Em causa, está o envolvimento dos ativistas climáticos numa ação não-violenta organizada em 2025, em que denunciavam o envolvimento do Banco Stanbic, uma divisão do banco sul-africano Standard Bank, no EACOP. Este mega-projeto ameaça ecossistemas, agrava a crise climática e representa riscos significativos para milhões de pessoas, pondo em risco fontes de água e meios de subsistência. O EACOP já levou ao deslocamento e despejo de comunidades das suas terras e corre o risco de condenar a região a uma dependência a longo prazo dos combustíveis fósseis, no momento em que todos os projetos existentes de exploração de combustíveis fósseis devem ser abandonados para travar a crise climática. A África Oriental é uma região particularmente afetada pelas consequências das alterações climáticas, apesar de não ter contribuído significativamente para o aquecimento global.
Os doze ativistas foram detidos no dia 1 de Agosto de 2025 após a ação pacífica, tendo quatro dos ativistas sido ilibados e os restantes ficado detidos até ao julgamento de ontem.
Em vez de reconhecer a destruição do projeto EACOP da região e do planeta, o sistema judicial e político do Uganda escolheu condenar os ativistas que lutam em defesa da vida.

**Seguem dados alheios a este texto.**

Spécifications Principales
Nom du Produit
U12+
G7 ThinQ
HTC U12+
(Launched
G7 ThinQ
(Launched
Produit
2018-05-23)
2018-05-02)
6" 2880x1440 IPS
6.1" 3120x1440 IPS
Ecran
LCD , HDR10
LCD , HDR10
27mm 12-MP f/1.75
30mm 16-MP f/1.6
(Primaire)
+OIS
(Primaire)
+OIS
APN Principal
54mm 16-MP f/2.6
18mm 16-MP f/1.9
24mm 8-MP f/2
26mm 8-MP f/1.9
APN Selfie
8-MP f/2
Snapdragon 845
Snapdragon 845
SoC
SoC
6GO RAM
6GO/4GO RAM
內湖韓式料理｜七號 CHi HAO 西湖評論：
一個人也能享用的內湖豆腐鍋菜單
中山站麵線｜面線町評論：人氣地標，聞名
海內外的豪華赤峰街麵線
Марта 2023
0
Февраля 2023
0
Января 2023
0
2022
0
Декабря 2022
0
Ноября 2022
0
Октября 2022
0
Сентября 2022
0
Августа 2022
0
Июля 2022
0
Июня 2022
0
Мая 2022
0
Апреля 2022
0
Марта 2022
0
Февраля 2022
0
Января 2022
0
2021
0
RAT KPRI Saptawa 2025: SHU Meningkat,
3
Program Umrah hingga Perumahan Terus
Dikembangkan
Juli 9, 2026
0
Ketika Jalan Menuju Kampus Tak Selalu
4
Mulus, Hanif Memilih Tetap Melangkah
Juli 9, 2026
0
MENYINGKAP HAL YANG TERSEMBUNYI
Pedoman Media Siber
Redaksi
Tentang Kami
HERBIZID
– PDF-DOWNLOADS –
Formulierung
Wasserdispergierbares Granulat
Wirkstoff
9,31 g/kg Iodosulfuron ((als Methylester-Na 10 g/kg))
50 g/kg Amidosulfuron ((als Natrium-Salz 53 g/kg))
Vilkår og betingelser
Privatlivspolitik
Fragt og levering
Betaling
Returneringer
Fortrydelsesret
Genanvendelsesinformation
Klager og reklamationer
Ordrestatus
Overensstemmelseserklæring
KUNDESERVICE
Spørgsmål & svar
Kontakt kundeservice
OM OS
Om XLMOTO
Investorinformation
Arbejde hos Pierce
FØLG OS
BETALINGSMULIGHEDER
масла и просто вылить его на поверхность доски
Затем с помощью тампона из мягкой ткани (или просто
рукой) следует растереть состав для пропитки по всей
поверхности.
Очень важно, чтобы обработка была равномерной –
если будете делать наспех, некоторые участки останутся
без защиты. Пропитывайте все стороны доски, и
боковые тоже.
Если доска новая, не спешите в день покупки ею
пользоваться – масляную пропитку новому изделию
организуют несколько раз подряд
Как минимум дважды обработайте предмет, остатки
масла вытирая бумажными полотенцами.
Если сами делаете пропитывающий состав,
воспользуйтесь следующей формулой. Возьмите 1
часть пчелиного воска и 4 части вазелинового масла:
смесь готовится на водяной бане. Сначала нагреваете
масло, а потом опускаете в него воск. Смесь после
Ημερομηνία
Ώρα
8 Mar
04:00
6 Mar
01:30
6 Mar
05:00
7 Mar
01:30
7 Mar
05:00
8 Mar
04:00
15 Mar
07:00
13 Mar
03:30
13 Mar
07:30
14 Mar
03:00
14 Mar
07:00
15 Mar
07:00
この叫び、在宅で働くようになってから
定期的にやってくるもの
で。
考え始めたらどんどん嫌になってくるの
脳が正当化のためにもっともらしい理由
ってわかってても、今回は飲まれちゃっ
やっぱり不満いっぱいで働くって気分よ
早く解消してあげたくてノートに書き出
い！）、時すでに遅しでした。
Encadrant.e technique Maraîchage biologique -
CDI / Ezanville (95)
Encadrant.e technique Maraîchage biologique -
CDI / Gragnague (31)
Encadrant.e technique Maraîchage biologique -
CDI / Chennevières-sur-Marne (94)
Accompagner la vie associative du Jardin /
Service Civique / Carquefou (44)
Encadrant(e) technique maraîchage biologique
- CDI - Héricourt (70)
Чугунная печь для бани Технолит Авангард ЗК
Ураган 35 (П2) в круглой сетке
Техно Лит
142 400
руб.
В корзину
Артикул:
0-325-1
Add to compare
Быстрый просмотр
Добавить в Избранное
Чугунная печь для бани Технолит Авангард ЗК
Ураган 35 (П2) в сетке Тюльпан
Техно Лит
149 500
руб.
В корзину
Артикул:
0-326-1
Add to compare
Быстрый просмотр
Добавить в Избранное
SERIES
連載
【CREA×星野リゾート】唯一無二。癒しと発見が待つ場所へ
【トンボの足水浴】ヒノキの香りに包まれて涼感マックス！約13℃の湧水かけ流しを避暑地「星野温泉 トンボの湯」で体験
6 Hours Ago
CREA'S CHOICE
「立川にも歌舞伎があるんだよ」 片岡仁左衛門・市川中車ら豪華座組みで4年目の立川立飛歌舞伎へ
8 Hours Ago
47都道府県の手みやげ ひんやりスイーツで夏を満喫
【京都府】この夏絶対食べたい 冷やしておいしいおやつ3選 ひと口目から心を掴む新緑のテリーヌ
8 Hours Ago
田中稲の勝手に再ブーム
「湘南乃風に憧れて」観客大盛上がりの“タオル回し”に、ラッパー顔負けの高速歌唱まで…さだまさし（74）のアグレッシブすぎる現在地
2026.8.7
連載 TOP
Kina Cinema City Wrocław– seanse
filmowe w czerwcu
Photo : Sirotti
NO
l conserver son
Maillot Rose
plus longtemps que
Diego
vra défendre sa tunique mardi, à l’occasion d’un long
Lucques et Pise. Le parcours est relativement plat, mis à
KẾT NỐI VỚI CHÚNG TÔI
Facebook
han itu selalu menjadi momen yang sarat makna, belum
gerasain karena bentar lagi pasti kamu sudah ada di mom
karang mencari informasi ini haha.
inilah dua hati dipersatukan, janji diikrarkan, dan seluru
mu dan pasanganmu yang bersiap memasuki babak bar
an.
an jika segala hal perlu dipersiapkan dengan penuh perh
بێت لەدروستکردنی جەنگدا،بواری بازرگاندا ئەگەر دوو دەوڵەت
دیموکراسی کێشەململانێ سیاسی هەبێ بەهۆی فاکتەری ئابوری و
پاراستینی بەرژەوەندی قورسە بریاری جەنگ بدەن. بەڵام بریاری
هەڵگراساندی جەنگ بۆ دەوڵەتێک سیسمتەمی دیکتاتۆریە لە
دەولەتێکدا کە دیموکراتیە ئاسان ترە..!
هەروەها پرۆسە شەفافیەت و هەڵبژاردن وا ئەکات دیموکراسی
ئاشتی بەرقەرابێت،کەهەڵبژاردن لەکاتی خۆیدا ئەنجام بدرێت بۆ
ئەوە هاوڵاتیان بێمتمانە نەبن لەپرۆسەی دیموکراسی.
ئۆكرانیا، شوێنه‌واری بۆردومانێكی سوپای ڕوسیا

Declarados culpados por perturbação da ordem pública, os ativistas foram condenados a um ano de prisão efetiva, apesar de já terem passado os últimos nove meses atrás das grades.
O Movimento por Justiça do Extinction Rebellion no Uganda reitera que protestar é um direito e não um crime, sendo este caso representativo de um sistema que protege o poder instalado e penaliza a resistência.
Eles exigem:
• Uma revisão justa desta condenação
• Respeito pelo direito de protesto
• Fim da criminalização dos defensores do clima
• O Stanbic Bank deve cortar laços com a EACOP
O Climáximo apoia estas reivindicações e mantém a sua solidariedade com os que resistem a este sistema de morte e que lutam por um presente e futuro de bem-estar e justiça para todas as pessoas.